Created from the stamp of the first man and traceable to that original source in his similarity, each man also evidences an ineluctable difference. It is this difference that affords him with the experience of both opportunity and responsibility: “For me the world was created.” For it is the image of God that guarantees that all manifestations of difference are linked back first to Adam Harishon and then to the Divine.

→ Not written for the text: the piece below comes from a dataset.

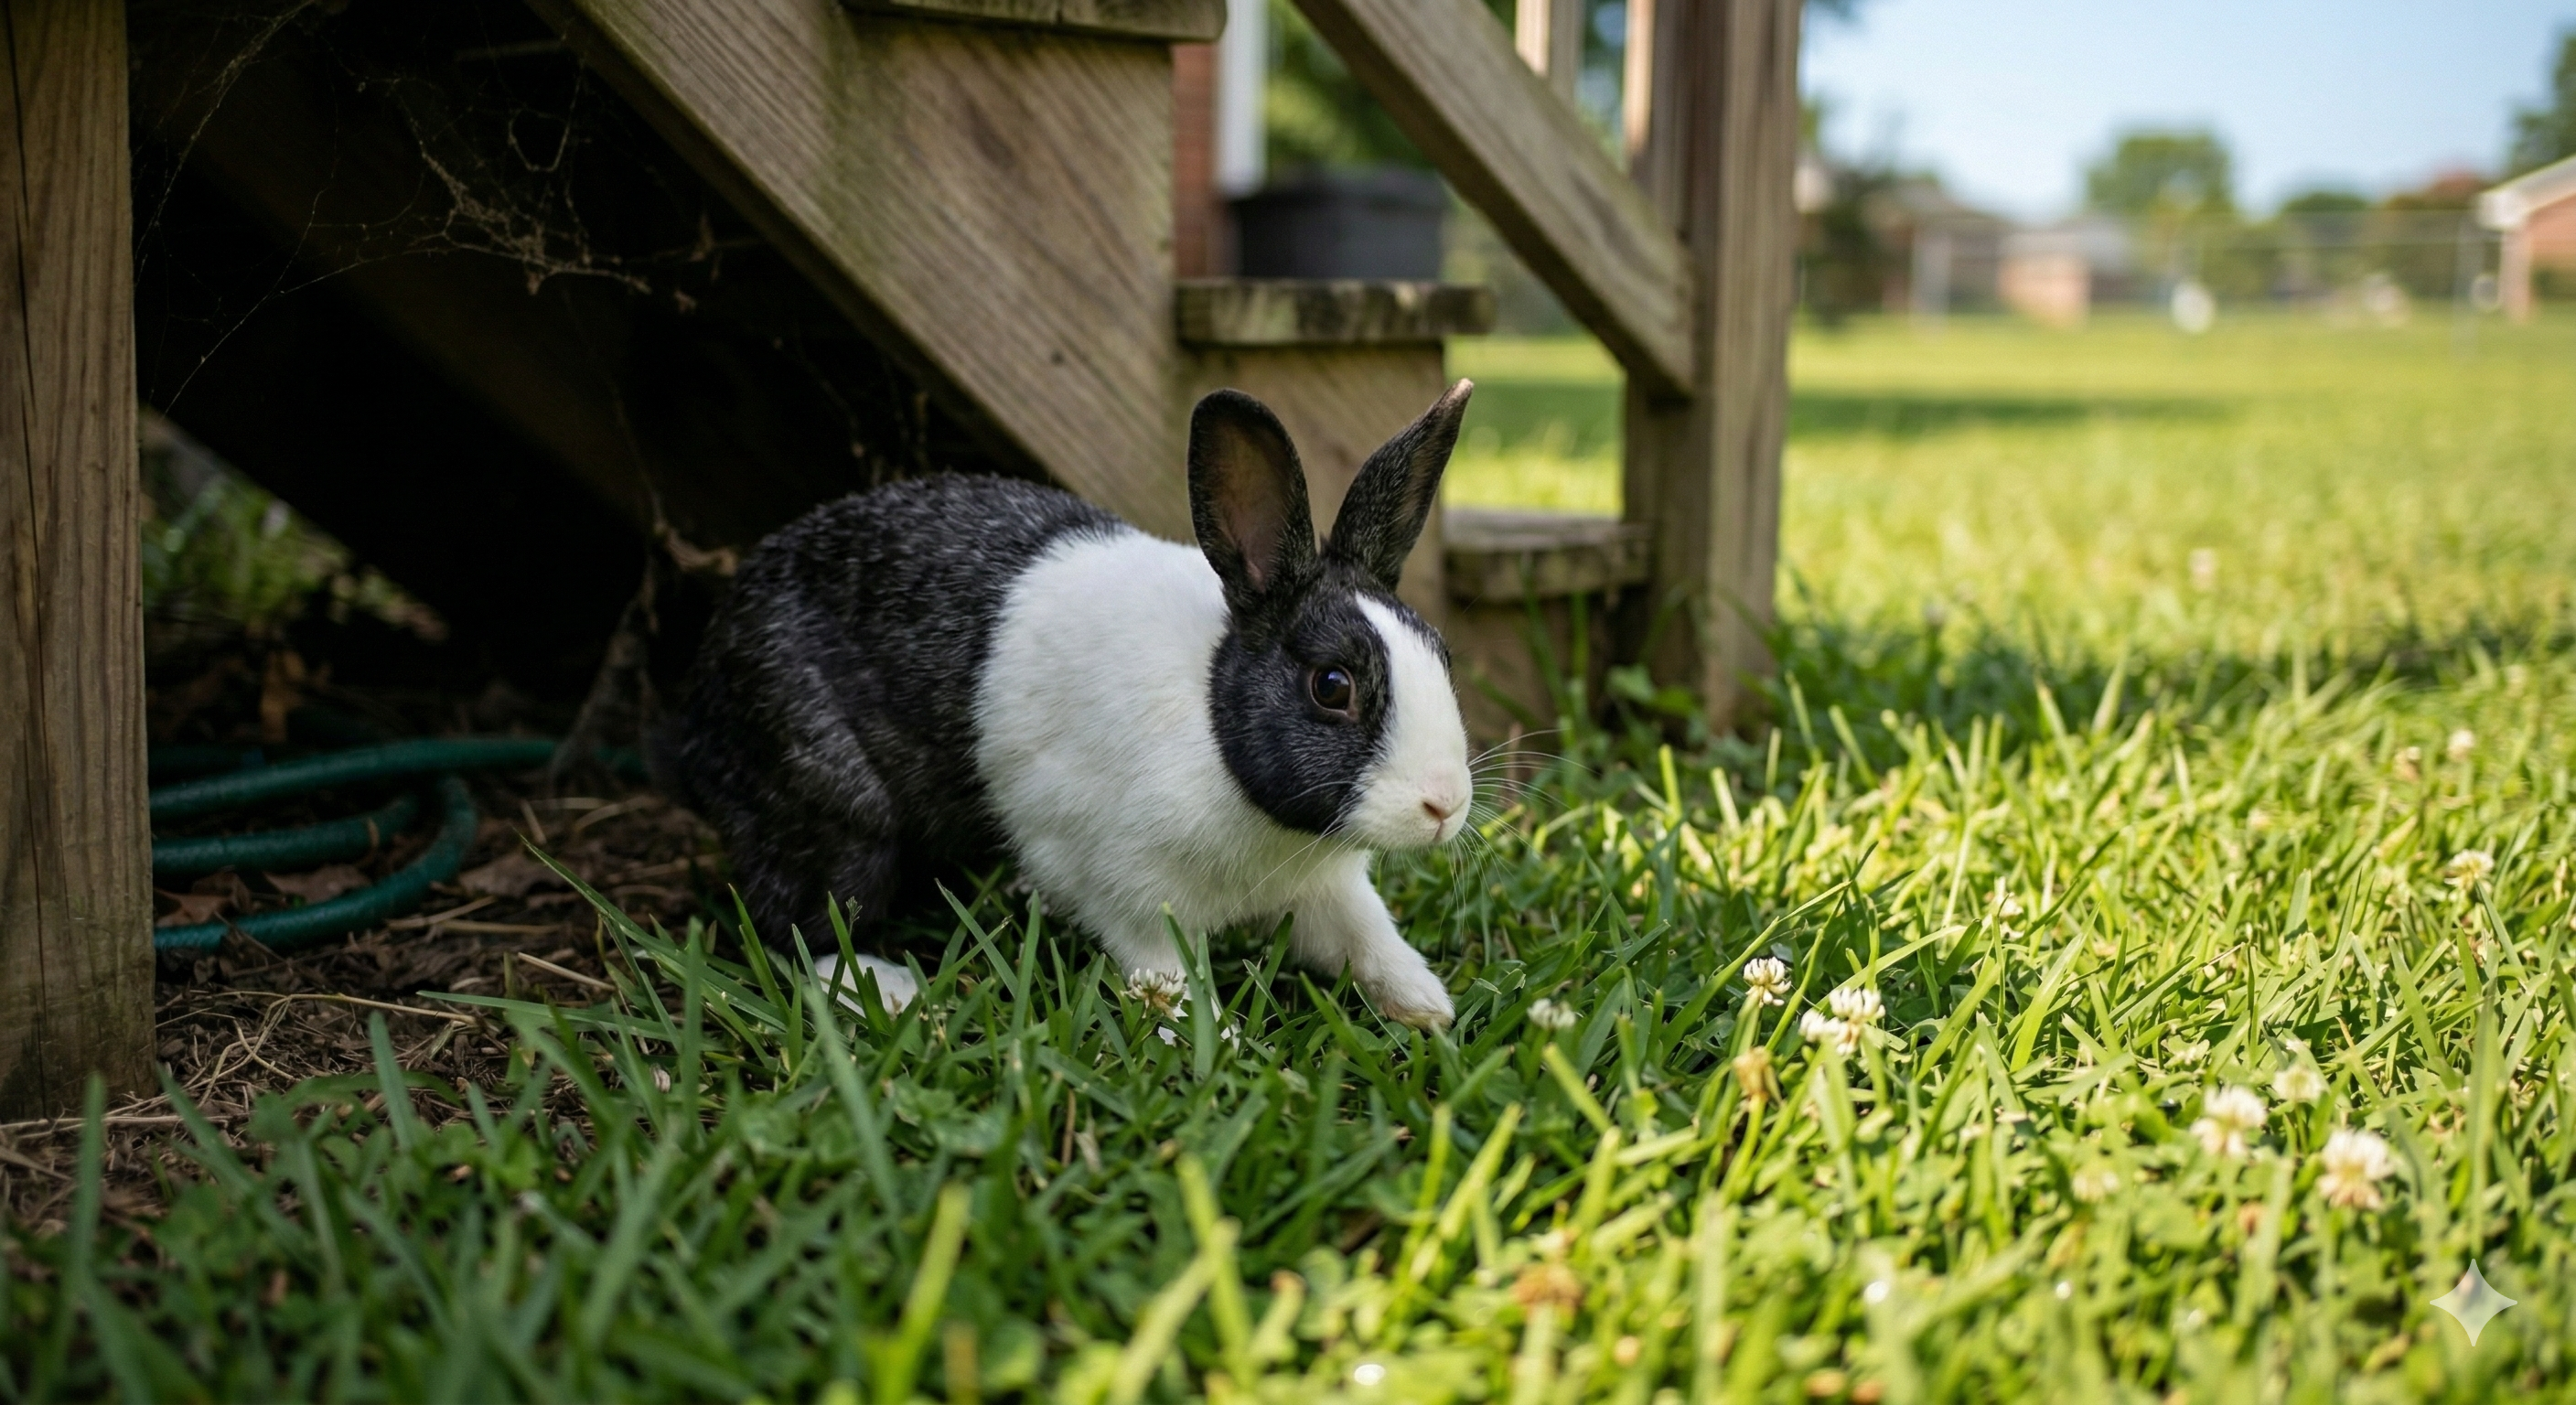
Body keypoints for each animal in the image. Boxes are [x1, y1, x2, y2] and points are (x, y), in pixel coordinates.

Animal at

As Dr. Rahamim Melamed-Cohen observes in his remarkable book about the exceptional child in the Jewish tradition, there are blessings recited upon seeing difference or exceptionality in the Divine creation, but only the blessing over human exceptionality includes the shem Hashem, the Divine name. Only in those human differences, though sometimes confounding our expectations and pulling us up short, does the Divine image dwell.

Notwithstanding the pervasive attitude of a contemporary Western culture that aggressively advertises its commitment to multiplicity, diversity and pluralism, such a culture does not really encourage the encounter with genuine difference. As a recent New York Times article observed, more and more prospective parents in the United States choose to terminate pregnancies rather than face the prospect of nurturing a difference that has a human face.

The faces of those who are born also sometimes remain invisible, not because their faces lack the ability to make an impression but rather because the cognitive lenses available fail to afford the refinement of vision that allows such children to be seen. We view the world through a set of categories and expectations, and what doesn’t fall within those categories does not register on our cognitive screens. Vision may be a biological mechanism, but what we, in fact, see is also a function of our perceptual habits and prejudices.